For his part, Putnam also avoided the NRA comment in praising Publix.

“I’m so proud that Publix calls Florida home,” Putnam said. “They got their start in Polk County and are consistently ranked as one of the top places to work in the nation.”

In a polarized political world, the pushback against Publix could be sobering for many corporate contributors, experts said.
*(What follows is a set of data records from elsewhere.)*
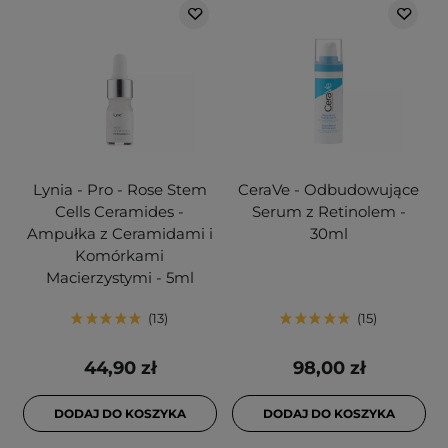
Lynia - Pro - Rose Stem
CeraVe - Odbudowujące
Cells Ceramides -
Serum z Retinolem -
Ampułka z Ceramidami i
30ml
Komórkami
Macierzystymi - 5ml
13
15
44,90 zł
98,00 zł
DODAJ DO KOSZYKA
DODAJ DO KOSZYKA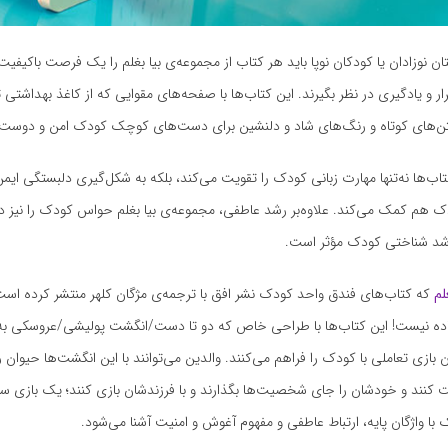
ان نوزادان یا کودکان نوپا باید هر کتاب از مجموعه‌ی بیا بغلم را یک فرصت باکیفی
ار و یادگیری در نظر بگیرند. این کتاب‌ها با صفحه‌های مقوایی که از کاغذ بهداشتی ت
متن‌های کوتاه و رنگ‌های شاد و دلنشین برای دست‌های کوچک کودک امن و دوست‌دا
تاب‌ها نه‌تنها مهارت زبانی کودک را تقویت می‌کند، بلکه به شکل‌گیری دلبستگی ا
 هم کمک می‌کند. علاوه‌بر رشد عاطفی، مجموعه‌ی بیا بغلم حواس کودک را نیز در
شد شناختی کودک مؤثر است.
لم
که کتاب‌های فندق واحد کودک نشر افق با ترجمه‌ی مژگان کلهر منتشر کرده ا
ده نیست! این کتاب‌ها با طراحی خاص که دو تا دست/انگشت پولیشی/‌عروسکی به
بازی تعاملی با کودک را فراهم می‌کنند. والدین می‌توانند با این انگشت‌ها حیوان 
کنند و خودشان را جای شخصیت‌ها بگذارند و با فرزندشان بازی کنند؛ یک بازی ساد
ا واژگان پایه، ارتباط عاطفی و مفهوم آغوش و امنیت آشنا می‌شود.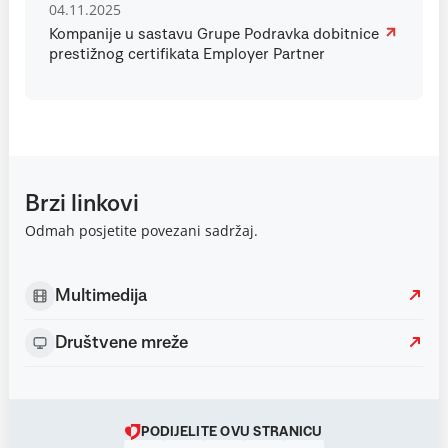
04.11.2025
Kompanije u sastavu Grupe Podravka dobitnice
prestižnog certifikata Employer Partner
Brzi linkovi
Odmah posjetite povezani sadržaj.
Multimedija
Društvene mreže
PODIJELITE OVU STRANICU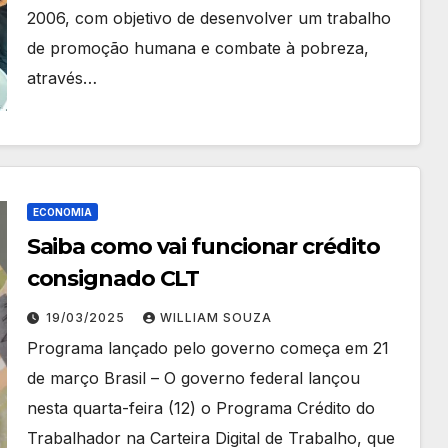
2006, com objetivo de desenvolver um trabalho
de promoção humana e combate à pobreza,
através…
ECONOMIA
Saiba como vai funcionar crédito
consignado CLT
19/03/2025
WILLIAM SOUZA
Programa lançado pelo governo começa em 21
de março Brasil – O governo federal lançou
nesta quarta-feira (12) o Programa Crédito do
Trabalhador na Carteira Digital de Trabalho, que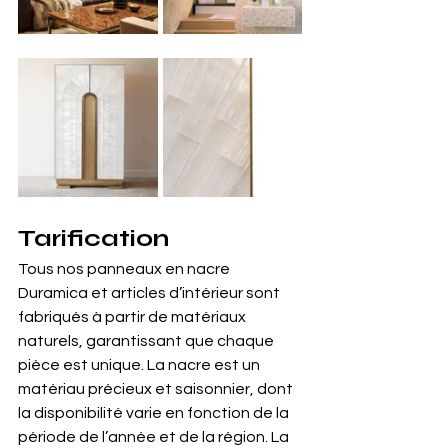
Tarification
Tous nos panneaux en nacre 
Duramica et articles d’intérieur sont 
fabriqués à partir de matériaux 
naturels, garantissant que chaque 
pièce est unique. La nacre est un 
matériau précieux et saisonnier, dont 
la disponibilité varie en fonction de la 
période de l’année et de la région. La 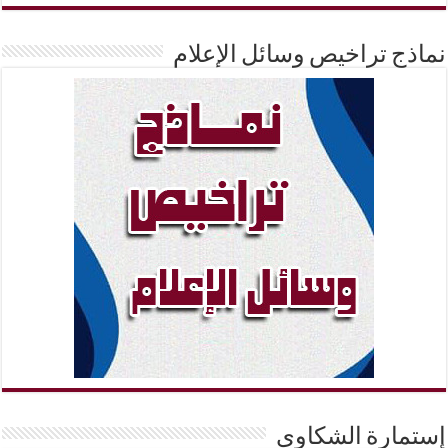
نماذج تراخيص وسائل الإعلام
إستمارة الشكاوي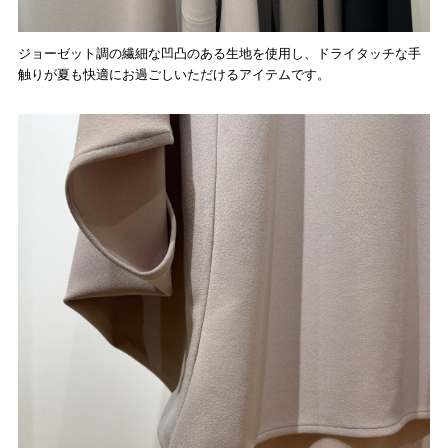
ジョーゼット調の繊細な凹凸のある生地を使用し、ドライタッチな手
触りが夏も快適にお過ごしいただけるアイテムです。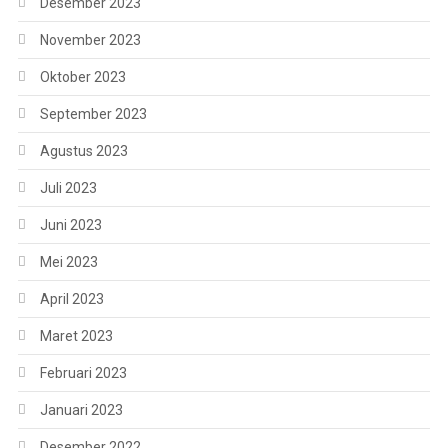
Desember 2023
November 2023
Oktober 2023
September 2023
Agustus 2023
Juli 2023
Juni 2023
Mei 2023
April 2023
Maret 2023
Februari 2023
Januari 2023
Desember 2022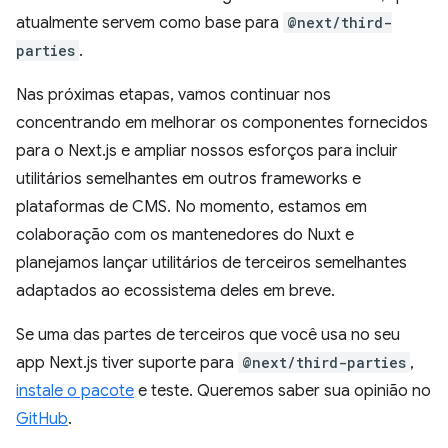
atualmente servem como base para
@next/third-
parties
.
Nas próximas etapas, vamos continuar nos
concentrando em melhorar os componentes fornecidos
para o Next.js e ampliar nossos esforços para incluir
utilitários semelhantes em outros frameworks e
plataformas de CMS. No momento, estamos em
colaboração com os mantenedores do Nuxt e
planejamos lançar utilitários de terceiros semelhantes
adaptados ao ecossistema deles em breve.
Se uma das partes de terceiros que você usa no seu
app Next.js tiver suporte para
@next/third-parties
,
instale o pacote
e teste. Queremos saber sua opinião no
GitHub
.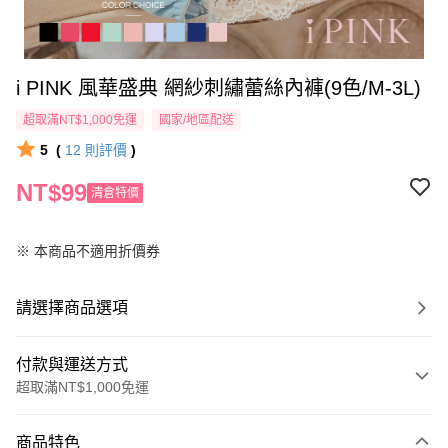
i PINK 風華盛典 網紗刺繡蕾絲內褲(9色/M-3L)
超取滿NT$1,000免運
國家/地區配送
5
(
12
則評價
)
NT$99
清倉特價
※ 本商品不適用折價券
請選擇商品選項
付款與運送方式
超取滿NT$1,000免運
付款方式
商品特色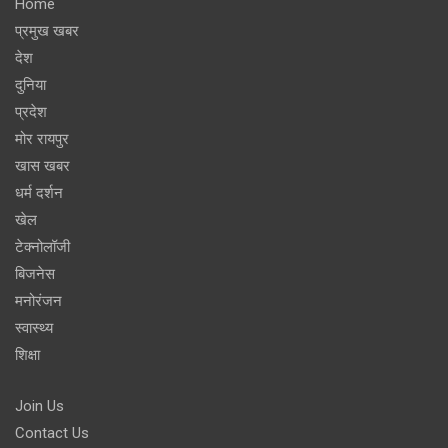
Home
प्रमुख खबर
देश
दुनिया
प्रदेश
मोर रायपुर
खास खबर
धर्म दर्शन
खेल
टेक्नोलॉजी
बिजनेस
मनोरंजन
स्वास्थ्य
शिक्षा
Join Us
Contact Us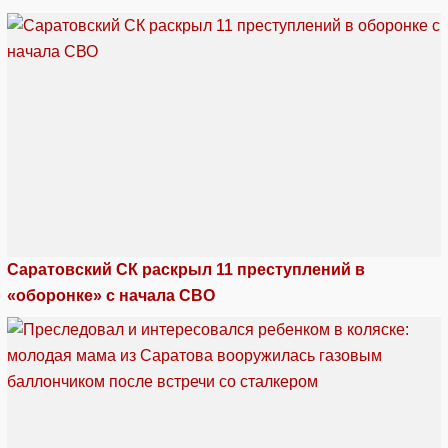
Саратовский СК раскрыл 11 преступлений в
«оборонке» с начала СВО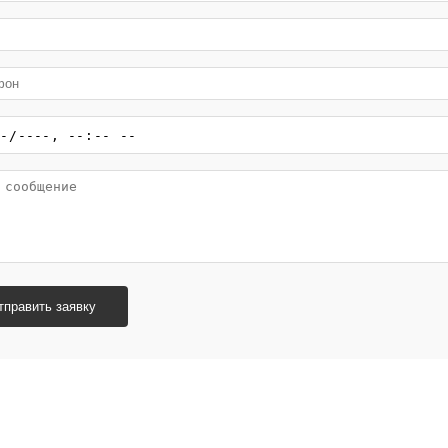
тправить заявку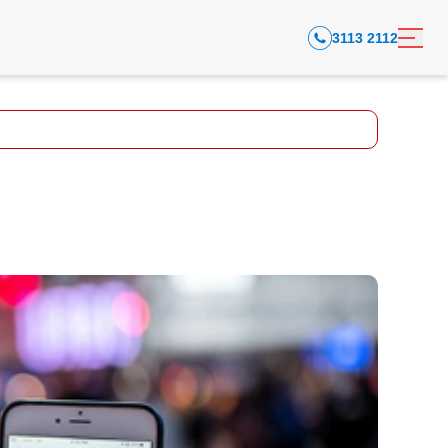
3113 2112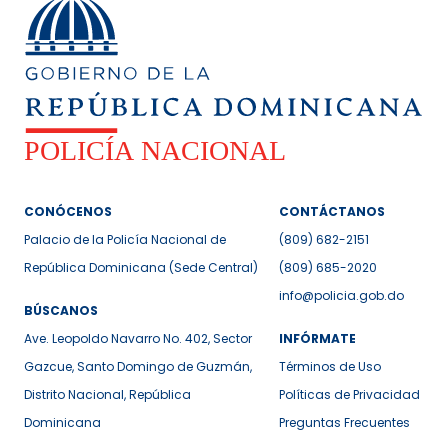
CONÓCENOS
CONTÁCTANOS
Palacio de la Policía Nacional de
(809) 682-2151
República Dominicana (Sede Central)
(809) 685-2020
info@policia.gob.do
BÚSCANOS
Ave. Leopoldo Navarro No. 402, Sector
INFÓRMATE
Gazcue, Santo Domingo de Guzmán,
Términos de Uso
Distrito Nacional, República
Políticas de Privacidad
Dominicana
Preguntas Frecuentes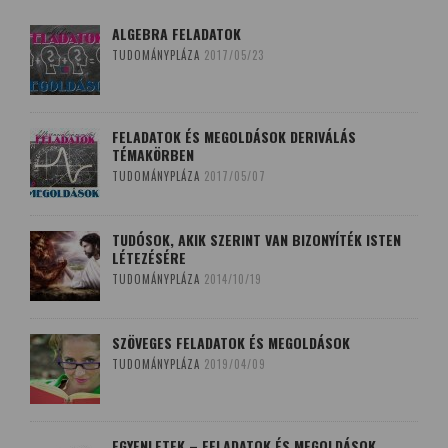
ALGEBRA FELADATOK
TUDOMÁNYPLÁZA
2017/05/23
FELADATOK ÉS MEGOLDÁSOK DERIVÁLÁS
TÉMAKÖRBEN
TUDOMÁNYPLÁZA
2017/05/07
TUDÓSOK, AKIK SZERINT VAN BIZONYÍTÉK ISTEN
LÉTEZÉSÉRE
TUDOMÁNYPLÁZA
2014/10/19
SZÖVEGES FELADATOK ÉS MEGOLDÁSOK
TUDOMÁNYPLÁZA
2019/04/09
EGYENLETEK – FELADATOK ÉS MEGOLDÁSOK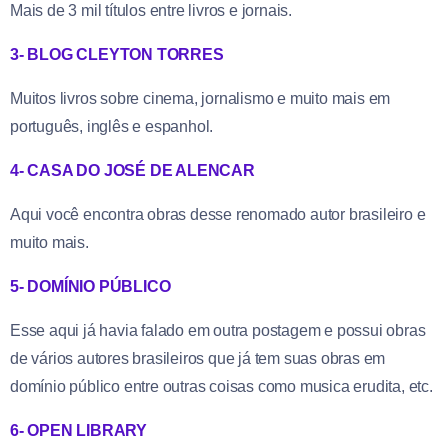
Mais de 3 mil títulos entre livros e jornais.
3- BLOG CLEYTON TORRES
Muitos livros sobre cinema, jornalismo e muito mais em
português, inglês e espanhol.
4- CASA DO JOSÉ DE ALENCAR
Aqui você encontra obras desse renomado autor brasileiro e
muito mais.
5- DOMÍNIO PÚBLICO
Esse aqui já havia falado em outra postagem e possui obras
de vários autores brasileiros que já tem suas obras em
domínio público entre outras coisas como musica erudita, etc.
6- OPEN LIBRARY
“We certainly have seen examples of public pressure brought to bear on a company forcing them to walk something back that could threaten their bottom line,” said Greg Munno, a journalism professor at Syracuse University, who has studied civic engagement.

“Guns have always been a wedge issue on the right – where you had to be in favor of lax gun laws to win support in Republican primaries,” he added. “But now we’re seeing guns as a wedge issue on the left, where there are voters who will cast their vote solely if a candidate supports gun control.”

Susan MacManus, a political scientist at the University of South Florida, said that the Publix boycott appears aimed at engaging younger voters – keeping them fired-up in opposition to the NRA and its supporters months before voters go to the polls.

“It has the potential to sustain a very potent movement that began in the days following the Parkland shooting,” MacManus said.

Critics of the boycott also have been outspoken. State Sen. Kelli Stargel, R-Lakeland, recently posted on Facebook “I Stand With Publix,” in the chain’s corporate green colors. Other backers of the company have been weighing in with the hashtag #SupportPublix to offset the #BoycottPublix movement.

“There are so many hashtag efforts out there,” said MacManus. “At this point, I don’t know how many voters are going to be moved by them.”